This side-by-side animation demonstrates index-free adjacency -- the key performance property that gives graph databases their traversal speed advantage over relational databases. On the left, a graph database follows direct pointers between nodes (constant time per hop). On the right, a relational database performs B-tree index lookups for each hop (time grows with data size and hop depth).

Click "Next Hop" repeatedly to step through a 5-hop traversal and watch the cumulative time difference grow.

How to Use

  1. Click Next Hop to advance the traversal one step on both sides
  2. Watch the graph side follow a direct pointer (fast, constant time)
  3. Watch the table side perform an index lookup through the B-tree (slower each hop)
  4. Compare the timer bars at the bottom as the gap widens
  5. Click Reset to start over

Scenarios

Hop Graph Database Relational Database
1 Follow pointer: 15 ms Index lookup: 65 ms
2 Follow pointer: 15 ms Index lookup: 90 ms
3 Follow pointer: 15 ms Index lookup: 115 ms
4 Follow pointer: 15 ms Index lookup: 140 ms
5 Follow pointer: 15 ms Index lookup: 165 ms
Total 75 ms 575 ms

Key Concepts

  • Index-free adjacency means each node stores direct physical pointers to its neighbors
  • Graph traversal cost is O(1) per hop regardless of total database size
  • Relational traversal requires O(log n) index lookups per hop, where n is the table size
  • The performance gap widens with each additional hop -- this is why graph databases excel at multi-hop queries like pathfinding, friend-of-friend, and organizational network analysis

Lesson Plan

Bloom Level: Analyze (L4)

Learning Objective: Students will explain why index-free adjacency makes graph databases faster for multi-hop traversals compared to relational database index lookups.

Activities

  1. Step Through All 5 Hops: Click "Next Hop" five times and observe how the graph side completes each hop in constant time while the relational side slows down.
  2. Watch the B-Tree: Notice how the index tree lights up during each relational lookup -- this represents the O(log n) traversal through the index structure.
  3. Analyze the Timer Bars: At which hop does the relational approach fall noticeably behind?

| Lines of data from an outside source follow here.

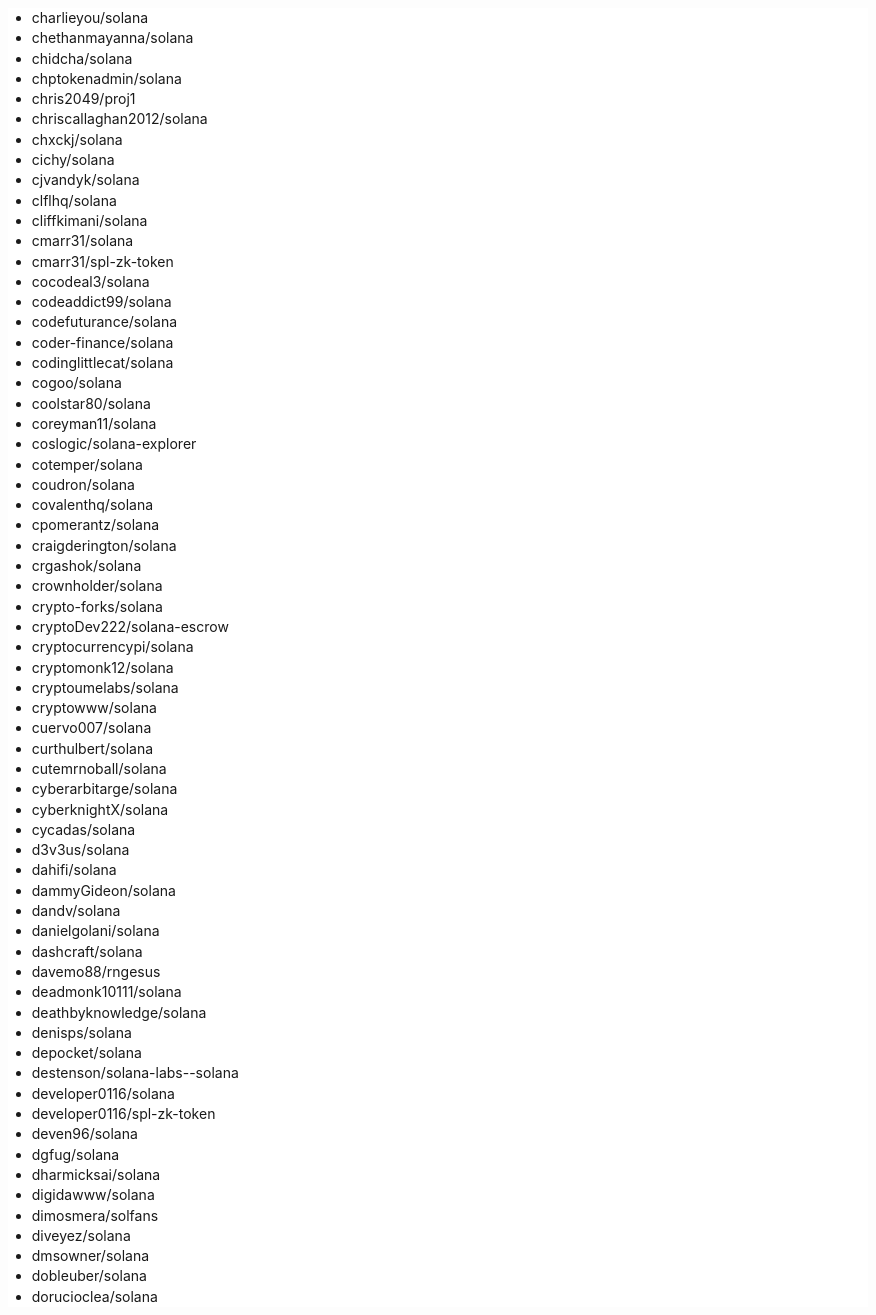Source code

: - charlieyou/solana
- chethanmayanna/solana
- chidcha/solana
- chptokenadmin/solana
- chris2049/proj1
- chriscallaghan2012/solana
- chxckj/solana
- cichy/solana
- cjvandyk/solana
- clflhq/solana
- cliffkimani/solana
- cmarr31/solana
- cmarr31/spl-zk-token
- cocodeal3/solana
- codeaddict99/solana
- codefuturance/solana
- coder-finance/solana
- codinglittlecat/solana
- cogoo/solana
- coolstar80/solana
- coreyman11/solana
- coslogic/solana-explorer
- cotemper/solana
- coudron/solana
- covalenthq/solana
- cpomerantz/solana
- craigderington/solana
- crgashok/solana
- crownholder/solana
- crypto-forks/solana
- cryptoDev222/solana-escrow
- cryptocurrencypi/solana
- cryptomonk12/solana
- cryptoumelabs/solana
- cryptowww/solana
- cuervo007/solana
- curthulbert/solana
- cutemrnoball/solana
- cyberarbitarge/solana
- cyberknightX/solana
- cycadas/solana
- d3v3us/solana
- dahifi/solana
- dammyGideon/solana
- dandv/solana
- danielgolani/solana
- dashcraft/solana
- davemo88/rngesus
- deadmonk10111/solana
- deathbyknowledge/solana
- denisps/solana
- depocket/solana
- destenson/solana-labs--solana
- developer0116/solana
- developer0116/spl-zk-token
- deven96/solana
- dgfug/solana
- dharmicksai/solana
- digidawww/solana
- dimosmera/solfans
- diveyez/solana
- dmsowner/solana
- dobleuber/solana
- dorucioclea/solana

Why does the gap accelerate?
  4. Predict at Scale: If the employee table had 1 million rows instead of 6, how would each side's per-hop time change? (Hint: graph stays O(1), relational becomes O(log 1,000,000).)
  5. Connect to Practice: Think of a real organizational question that requires 3+ hops (e.g., "Who are the indirect reports of the VP's mentor?"). Why would you choose a graph database for this?